▸ TASK LIST
a) Please return the text on UAE child custody starting at "Under UAE laws, the" and ending at "of young children.".
b) According to the text on UAE child custody, what can cause a mother to lose her right to custody of the children?

▸ EXTRACT TO READ
○ ○ ○
Prior to the ages set out above, the UAE court is able to move custody to father, maternal grandmother, paternal grandmother, maternal sisters, paternal sisters, maternal niece (in that order or precedence) if it is determined that the mother does not meet the criteria for a custodian. Although the statutory provisions set out the guiding principles, the Judge will use his discretion to consider the welfare of the child as the primary concern and make a decision based on the child’s best interests in each particular case. The Dubai Court of Cassation Judgment 252/2006 on 28/11/2006 states that ‘seeing a child is a right of both parents. However such a right must not conflict with the right of a child or the interest of a child, since the interest of a child comes before the interest of parents’.


Under UAE laws, the custodian of the child may not permanently settle the child in another country if it would cause ‘harm’ to the other parent or if the distance between the two countries prevented the non-resident parent from visiting the child and returning home in a day. The mother may lose her right to custody of the children if she settles in another country and the distance makes it difficult for the father to fulfil his duties as guardian. Conversely, the guardian (usually the father) may take the children to live abroad permanently as long as the reason is valid (such as the loss of employment). The mother then has the choice whether or not to join them and settle in that country, where she could continue to exercise her right to be the custodian of young children.

The ability to relocate is regularly of concern to expatriates in the region. It is common for expatriate families to be relocated regularly for employment from one expat hub to the next. When this happens during divorce, or one spouse decides to return to their home country, difficulties can arise. I find that many wives assume that they will be able to travel freely with the children and repatriate if and when they choose irrespective of the father’s wishes. This is not always the case.
○ ○ ○
▸ RECORDED INFORMATION
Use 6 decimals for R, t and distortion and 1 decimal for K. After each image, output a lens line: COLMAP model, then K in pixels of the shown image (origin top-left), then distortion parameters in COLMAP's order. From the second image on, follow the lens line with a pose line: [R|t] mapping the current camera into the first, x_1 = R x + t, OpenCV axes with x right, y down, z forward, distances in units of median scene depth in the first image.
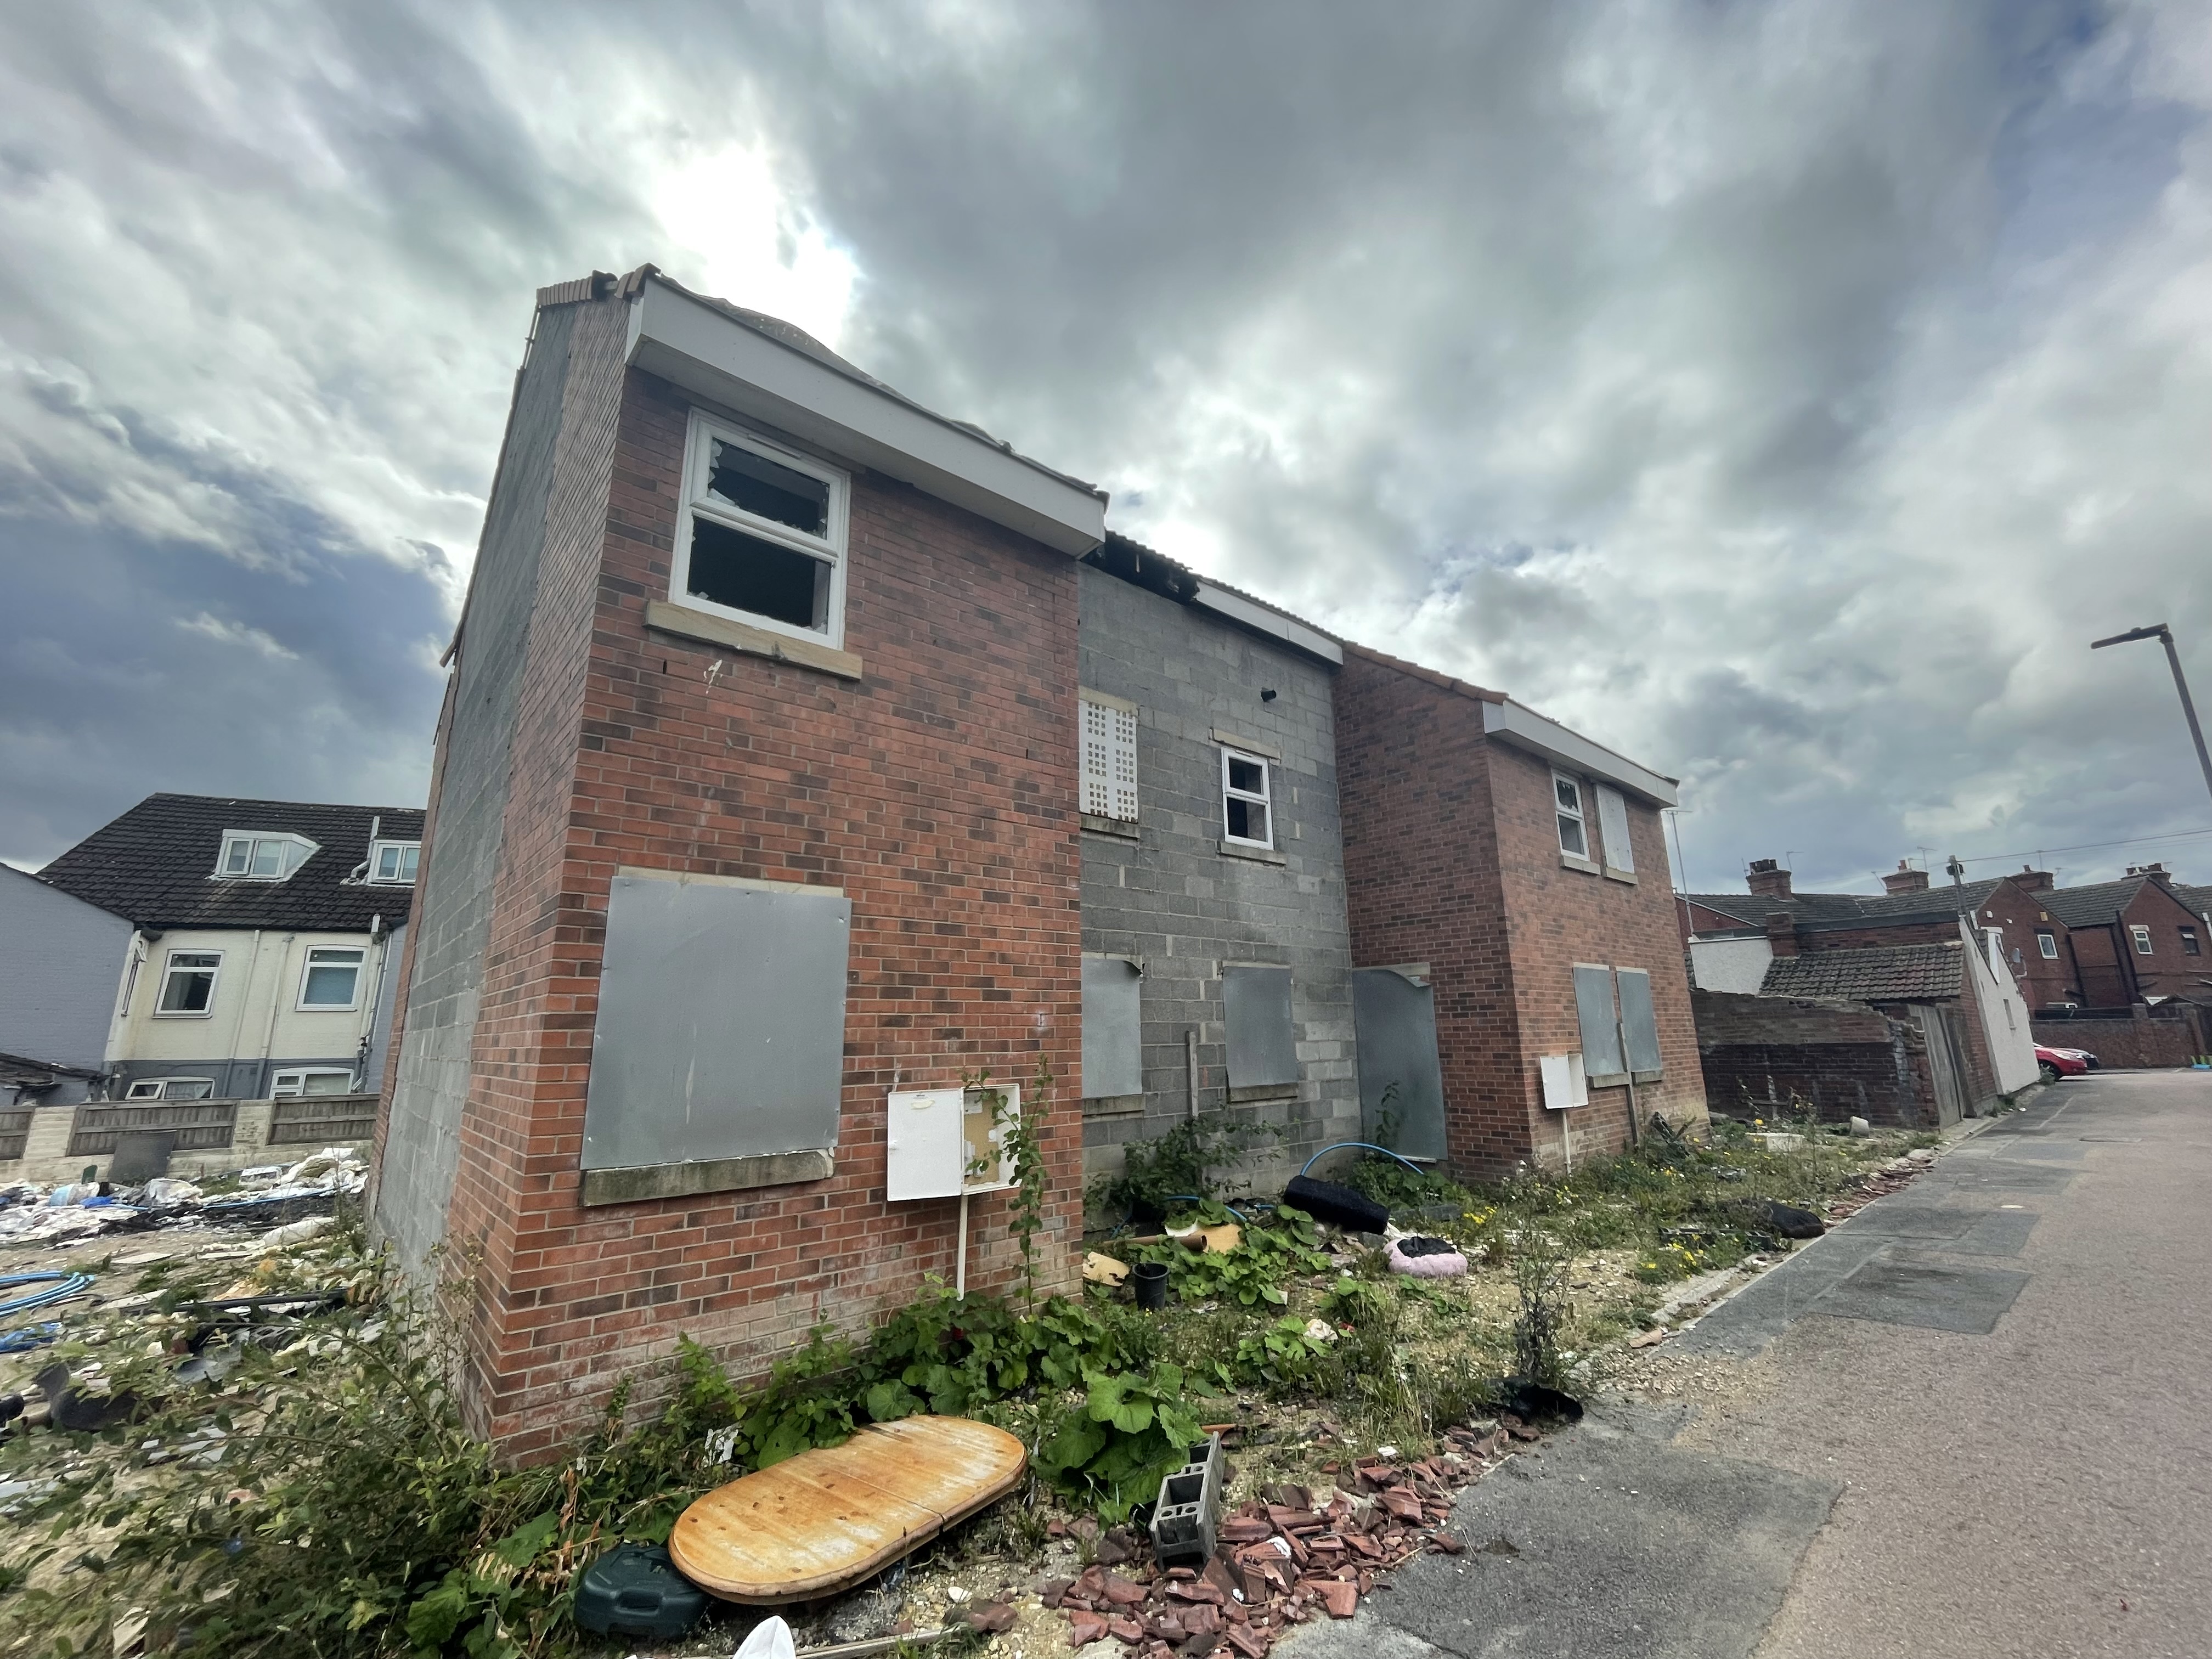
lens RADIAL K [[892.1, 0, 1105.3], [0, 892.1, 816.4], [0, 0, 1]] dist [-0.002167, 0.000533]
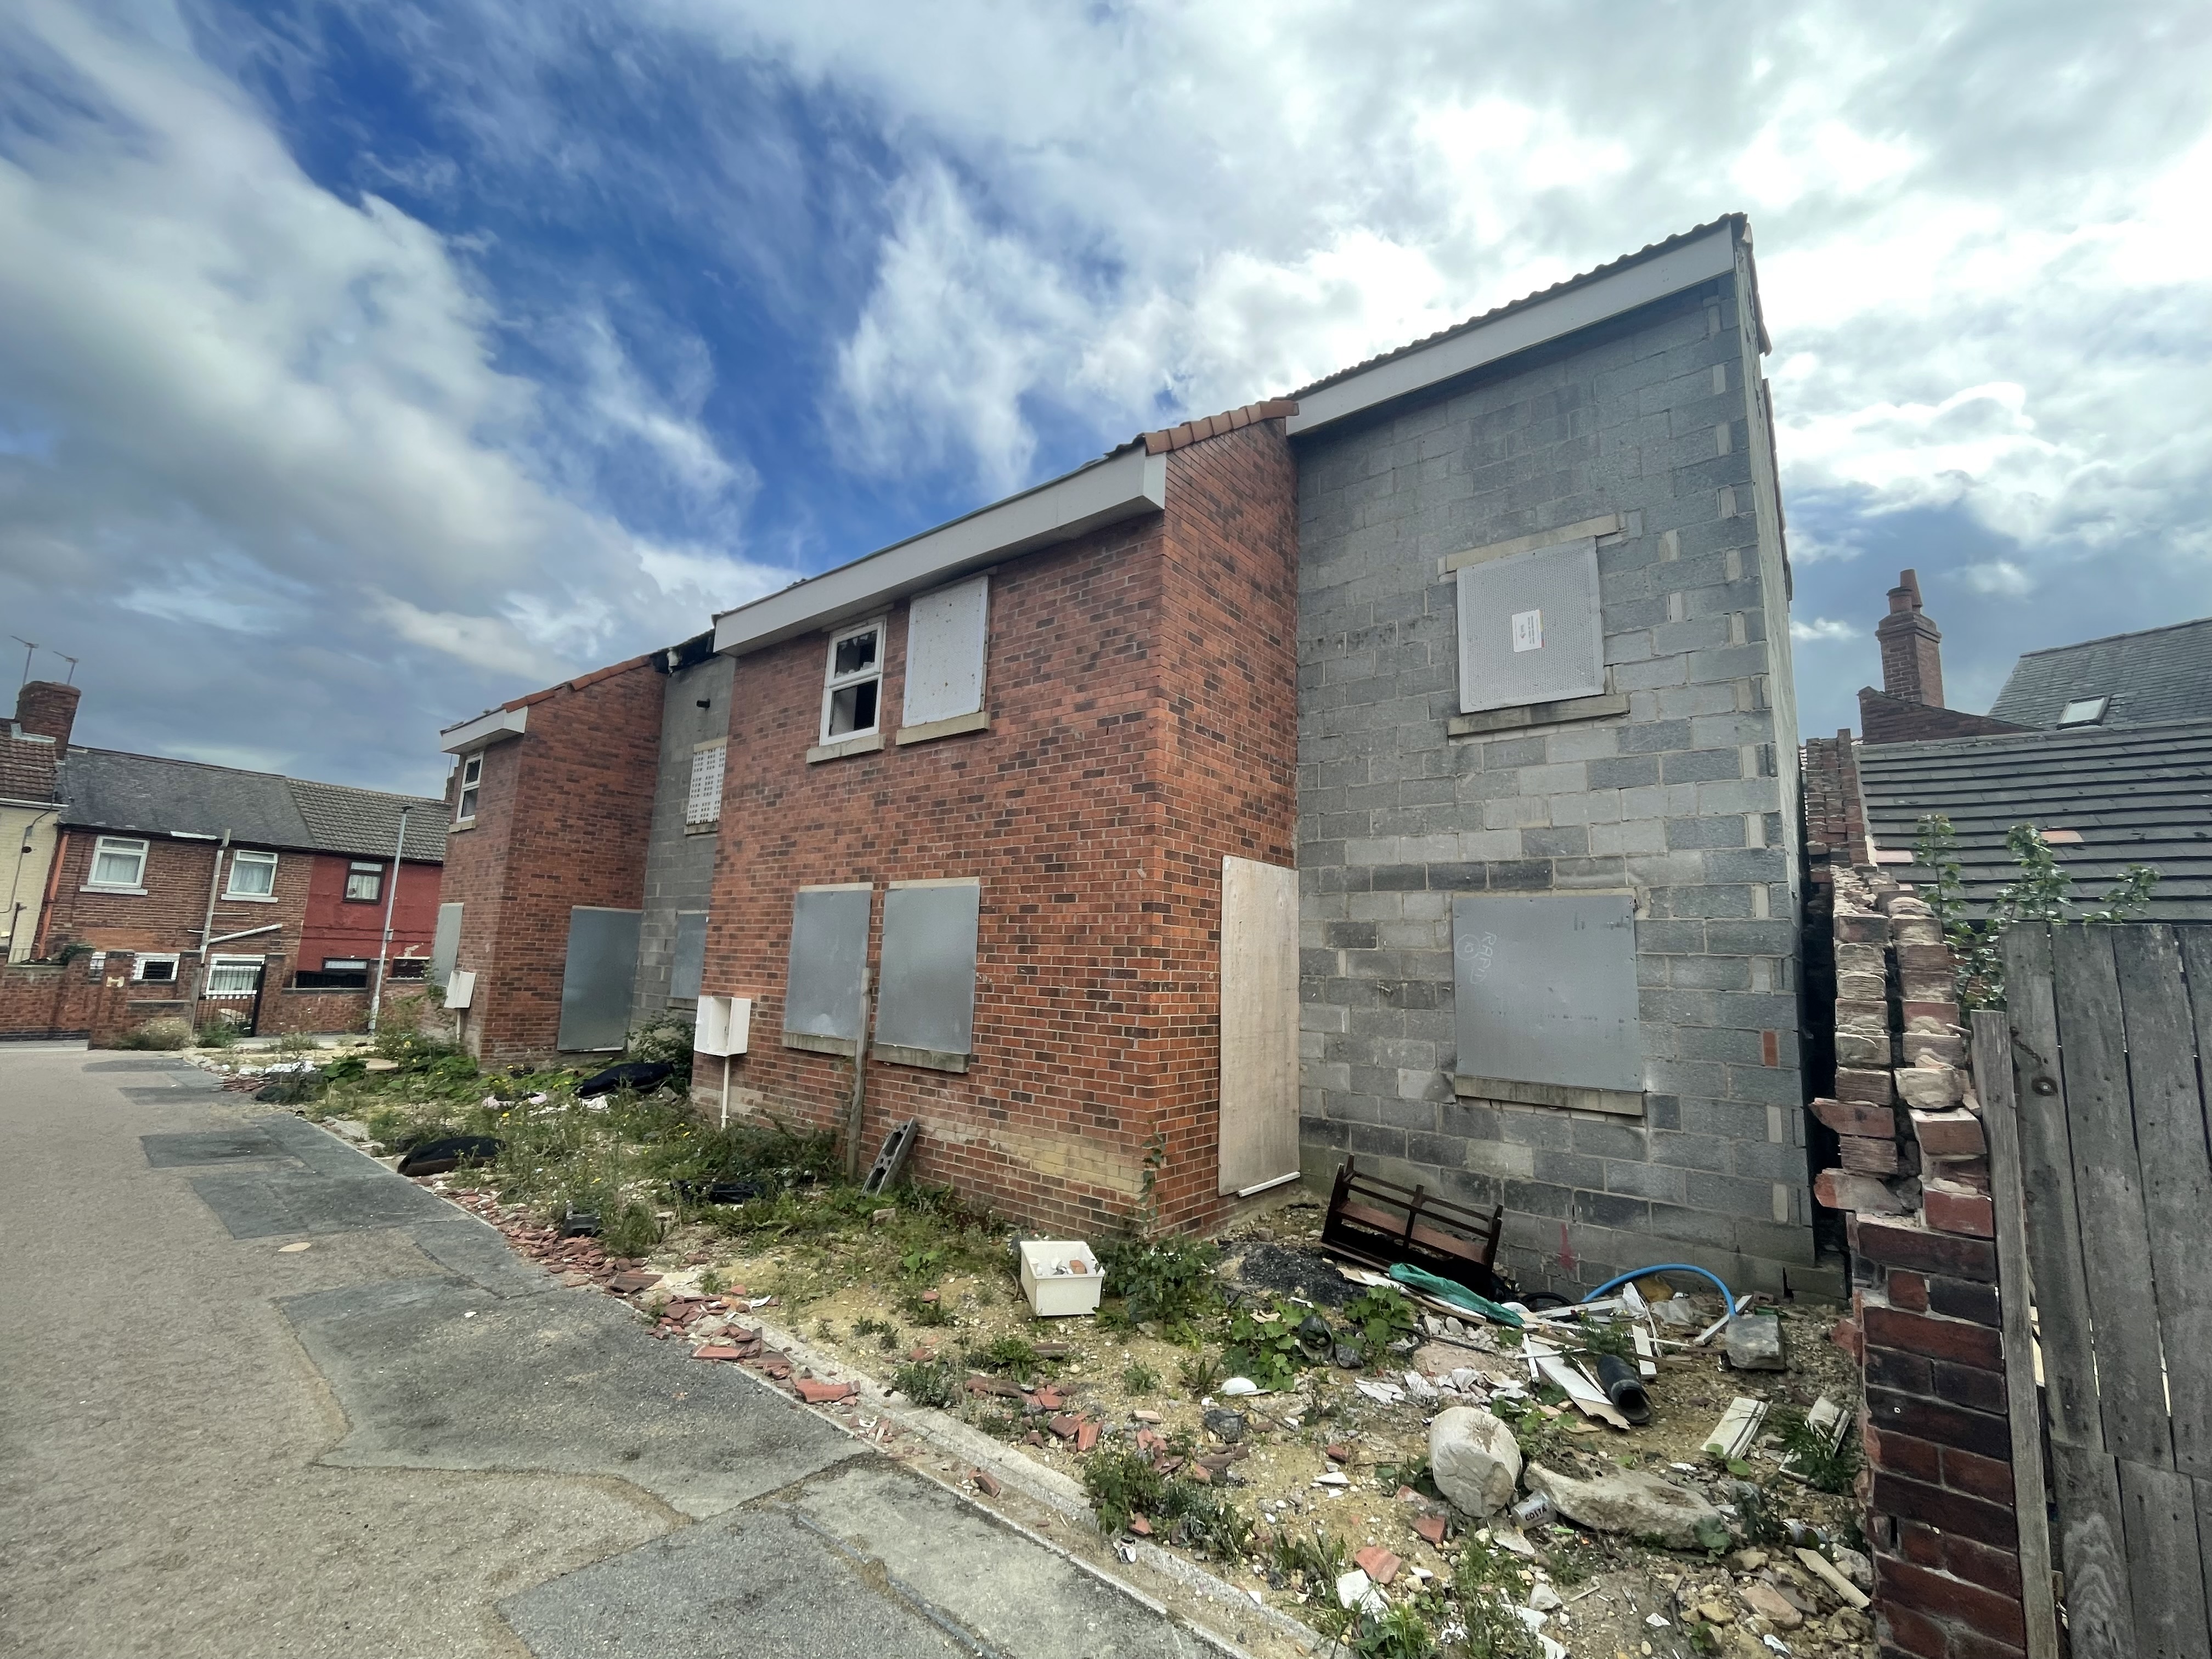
○ ○ ○
▸ ANSWERS BY TASK
a)
Under UAE laws, the custodian of the child may not permanently settle the child in another country if it would cause ‘harm’ to the other parent or if the distance between the two countries prevented the non-resident parent from visiting the child and returning home in a day. The mother may lose her right to custody of the children if she settles in another country and the distance makes it difficult for the father to fulfil his duties as guardian. Conversely, the guardian (usually the father) may take the children to live abroad permanently as long as the reason is valid (such as the loss of employment). The mother then has the choice whether or not to join them and settle in that country, where she could continue to exercise her right to be the custodian of young children.

b) Settling in another country where the distance makes it difficult for the father to carry out his duties as guardian.